Wie er wurde, was er ist

Nie waren die Zeiten für comicbegeisterte Kinogänger besser als heute. Die Welle der Comic-Verfilmungen, die vor gar nicht allzulanger Zeit mit dem ersten Blade-Film losgetreten wurde, rollt weiterhin mit ungebremster Wucht über uns hinweg. Und ein Ende ist, wenn man den Ankündigungen der Filmstudios Glauben schenken darf, vorerst noch nicht abzusehen. Inzwischen gibt es bereits so viele Comic-Verfilmungen, daß man sich als Fan den Luxus leisten kann, extrem schlechte Vertreter wie Catwoman oder Elektra einfach auszulassen. Der nächste gute Film kommt bestimmt. Ein solcher ist Batman Begins. Ich gehe soweit, zu behaupten, daß sich an diesem Film alle weiteren Superheldenverfilmungen messen lassen müssen. Die Namen Christopher "Memento" Nolan und Christian "The Machinist" Bale haben gehalten, was sie versprochen haben. Der einzige Kritikpunkt gleich mal vorweg: Die Kampfszenen sind sehr unübersichtlich geschnitten, zu schnell und zu nah. Alles andere ist als Pluspunkt zu vermerken. Zwar behandelt der Film wieder einmal die sattsam bekannte Entstehungsgeschichte Batmans, aber diesmal wird hierbei in die Tiefe gegangen, was auch in einer gewissen Breite resultiert. Bis zum ersten Mal das Batmankostüm angelegt wird, ist der Film schon halb vorbei. Dafür bekommt man aber ein sehr detailliertes Bild von Bruce Waynes Psyche geliefert. Der Gegner Batmans ist sehr geschickt ausgewählt worden. Zur Abwechslung ist es diesmal kein geistegestörter Psychopath - obwohl auch ein solcher vorkommt - sondern jemand mit klaren Zielen, die man zwar nicht teilen muß, die aber bis zu einem gewissen Grad verständlich sind. Ganz ähnlich wie bei Magneto. Fazit: Ein in allen Punkten hervorragender Film. Ein Muß für alle, die sich auch nur ansatzweise für dieses Genre interessieren.

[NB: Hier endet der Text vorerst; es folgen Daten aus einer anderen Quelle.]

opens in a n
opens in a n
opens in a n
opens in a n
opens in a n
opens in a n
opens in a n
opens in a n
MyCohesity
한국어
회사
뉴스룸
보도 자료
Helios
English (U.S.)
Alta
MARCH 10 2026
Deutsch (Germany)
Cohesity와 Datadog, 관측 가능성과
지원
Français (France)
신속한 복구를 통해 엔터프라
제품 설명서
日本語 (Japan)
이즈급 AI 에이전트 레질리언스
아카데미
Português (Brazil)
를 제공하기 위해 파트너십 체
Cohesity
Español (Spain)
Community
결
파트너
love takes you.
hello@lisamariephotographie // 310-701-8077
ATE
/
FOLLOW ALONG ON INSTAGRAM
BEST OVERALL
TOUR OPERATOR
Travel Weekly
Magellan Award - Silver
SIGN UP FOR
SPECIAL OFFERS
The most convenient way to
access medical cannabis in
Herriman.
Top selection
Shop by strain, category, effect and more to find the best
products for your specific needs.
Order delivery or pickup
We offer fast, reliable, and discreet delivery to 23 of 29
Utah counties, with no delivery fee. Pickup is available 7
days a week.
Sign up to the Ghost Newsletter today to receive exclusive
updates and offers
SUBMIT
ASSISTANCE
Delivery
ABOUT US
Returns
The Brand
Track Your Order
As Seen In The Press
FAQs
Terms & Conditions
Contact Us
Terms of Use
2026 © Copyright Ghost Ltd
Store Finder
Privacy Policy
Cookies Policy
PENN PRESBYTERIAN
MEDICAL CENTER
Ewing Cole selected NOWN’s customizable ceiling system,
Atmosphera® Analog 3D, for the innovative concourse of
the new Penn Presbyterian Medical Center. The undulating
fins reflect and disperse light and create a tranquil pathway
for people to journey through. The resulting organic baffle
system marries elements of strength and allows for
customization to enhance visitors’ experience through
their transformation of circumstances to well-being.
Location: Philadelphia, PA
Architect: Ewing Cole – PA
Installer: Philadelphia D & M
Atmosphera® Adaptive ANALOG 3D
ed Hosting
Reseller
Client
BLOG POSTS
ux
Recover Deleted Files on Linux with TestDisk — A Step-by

Posted by kreetrapper at 17.06.05 02:54 in Rasende Rezis
Comments

Naja...

der größte Kritikpunkt ist wohl, dass es sich nur allzu deutlich um einen Hollywood-Film handelt. Endlose Kämpfereien, Autoraserei mit viel Krach und Flammen aber ohne ernsthaften Personenschaden, eine peinliche Liebesgeschichte (zur Geigenmusik sinngemäß "vielleicht können wir zusammen sein, wenn Gotham City Batman nicht mehr brauch"...). Passt vermutlich ganz gut zur Serie, aber mehr als einen Film pro Jahr dieser Machart brauchen wir nicht zu sehen. Besser gefielen uns z.B. X-Men und Punisher. Vom Macher von Memento hatten wir mehr erwartet.

Posted by: Vlado & Benno at 06.07.05 23:00

Die Liebesgeschichtenkritik lasse ich gelten. Entsprechenderweise hat man Katie Holmes auch nicht für die Fortsetzung verpflichtet. Aber daß X-Men besser war, sehe ich nicht. Die Kämpfe sind hier für einen Superheldenfilm doch sehr eingeschränkt und vor allem gibt es kaum unglaubwürdige Superschurken (vielleicht hätte man sich sogar Scarecrow noch sparen sollen).
Wenn das Eure Kritik ist, solltet Ihr jedenfalls dem Herrgott danken, daß Ihr "Krieg der Welten" nicht gesehen habt. Rezi demnächst an dieser Stelle.